Paul's Primer - Employer Exclusions
(deactivated member)
on 9/19/06 1:39 am
on 9/19/06 1:39 am
Here is an overview of what an employer based exclusion is. These seem to be most common among employers who are self-insured, particularly public sector employers.
Every year employers select the coverage they are going to provide employees for the following year. For most companies this happens in the fall for the next calendar year, though some companies make this coincide with their fiscal year.
At that time, they have a number of options at their disposal to either make coverage more complete or less expensive. Typically these are things such as what your copays and deductibles are going to be for your primary physician, specialists, hospital stays, prescriptions, etc.
They also at that time decide what percentage of the total premium is going to be designated as the employee's portion and what amount they are going to pay as a provided benefit.

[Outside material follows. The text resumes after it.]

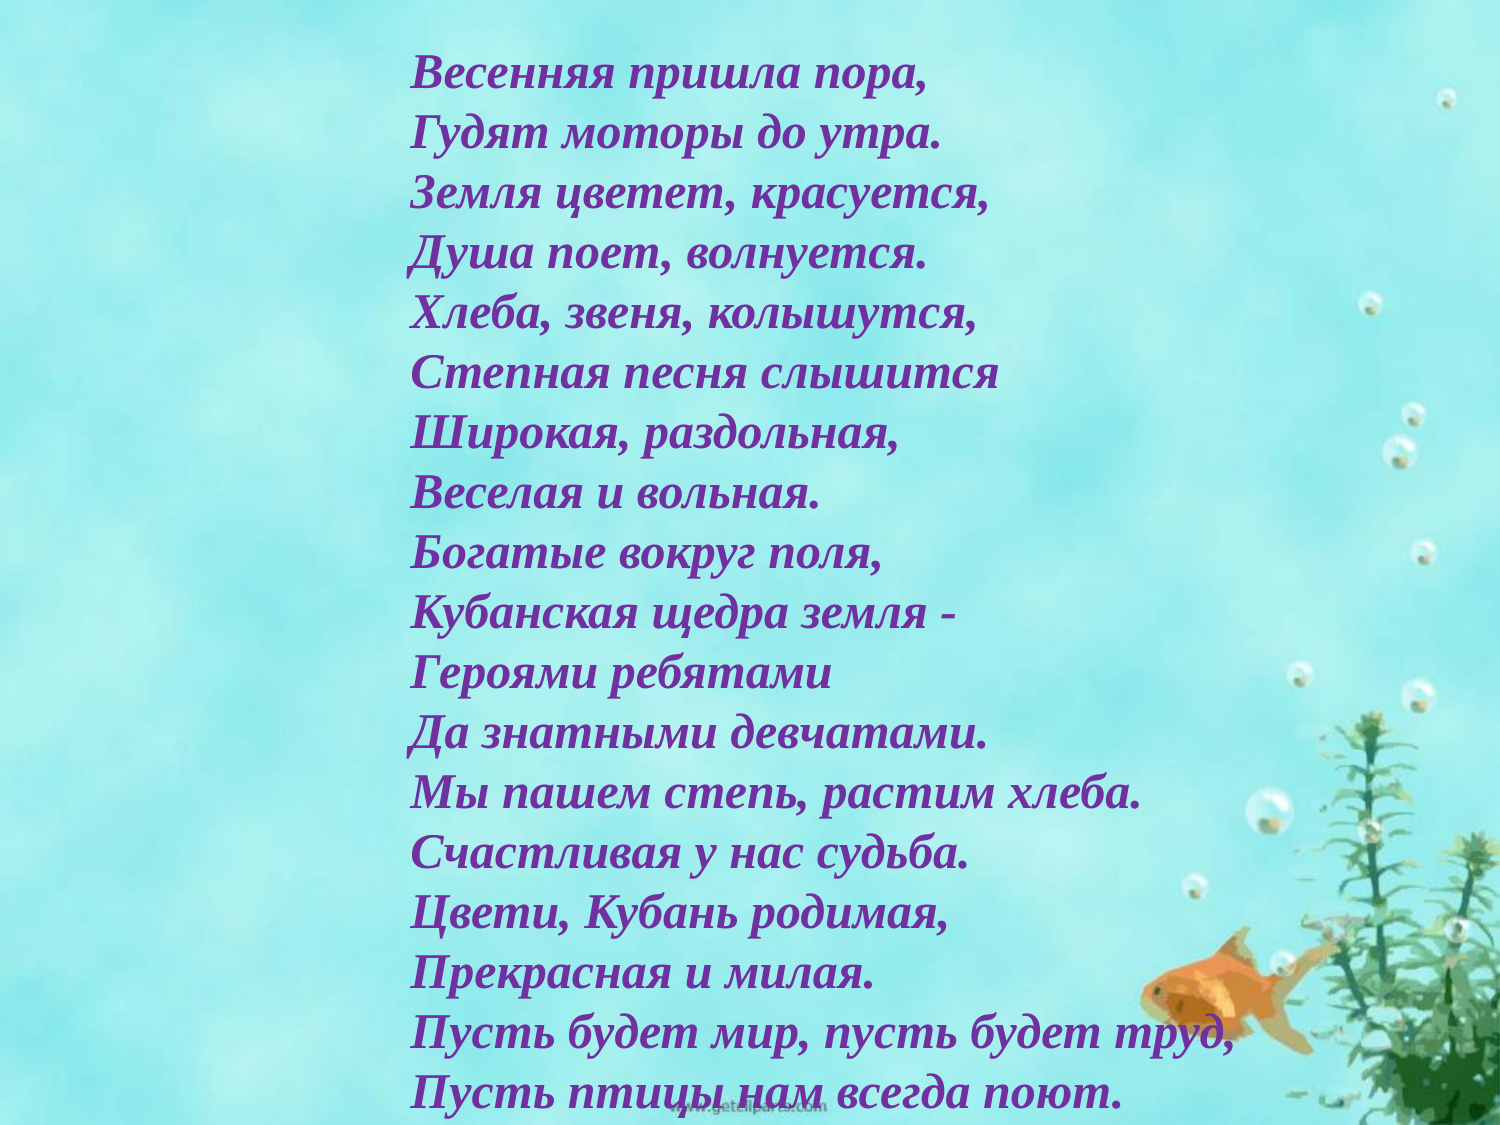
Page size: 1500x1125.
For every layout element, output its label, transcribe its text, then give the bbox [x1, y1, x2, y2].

There are certain medical processes that can be fairly expensive. WLS is one of those. A nother that is often classified similarly is in-patient drug rehabilitation (detox). Organ transplants were often similarly classified in the early days of organ transplantation, and now they are covered routinely.
The mechanism varies from insurance company to insurance company. In some, those procedures are treated as a supplement to the basic policy and an extra charge is figured in the premium if the employer wants those services included in the plan. In others, those procedures are treated as a standard part of the plan, but a deduction from the premium is made if the employer wants a less expensive premium and is willing to live with not offering insurance that includes those procedures.
In either case it is a decision YOUR EMPLOYER, not the insurance company made to save money by giving you lesser insurance. There are a couple of options to approach your employer on the basis of.
One of the services the insurance company offers the employer, particularly self insured (ERISA) employers, is to bear the brunt of your ire and to shield them from your outrage.
Getting mad at the insurance company for what your employer decided is sort of like if your parents said they would buy you a car for graduation, you told them to make sure it was a corvette with a sunroof and a CD player, and you get to the car dealer and it is a four door Taurus with an AM/FM radio. Would you get mad at the car dealer for what your parents bought? Same thing here.
There are some things you can do instead of just give up.
1) If you have a union, you need to have them take up the issue of insurance coverage exclusions in negotiations.
2) You can approach the employer about offering both types of coverage and making 100% of the difference in cost for the better insurance part of the employee's portion of the premium, thereby not costing the employer a penny extra.
3) If you and a spouse are each covered individually at work, you may want to decline your employer's coverage and you get a bigger take home check and be covered as a spouse and the spouse take home a bit less because the cost of a higher premium is taken out of the spouse's paycheck. This can typically only be done at open enrollment time.
4) If WLS used to be covered, and all the executives needing it got it, or all the owner's relatives who needed it got it, or all the males got it, or some other definable group, and then the exclusion was put on, you may have the basis of a Federal EEOC complaint (equal employment opportunity commission). This you would need to consult an employment law attorney about. The key is if there is a definable group that got it and definable groups that did not (men vs. women, execs vs. employees). Generally even if the policy is not changed, you may be able to negotiate your surgery being paid for as your settlement of the complaint.
5) You can always suggest they take part of those part of their premium savings and help pay for your surgery.
6) Your last resort is to seek employment with an employer that offers more comprehensive benefits.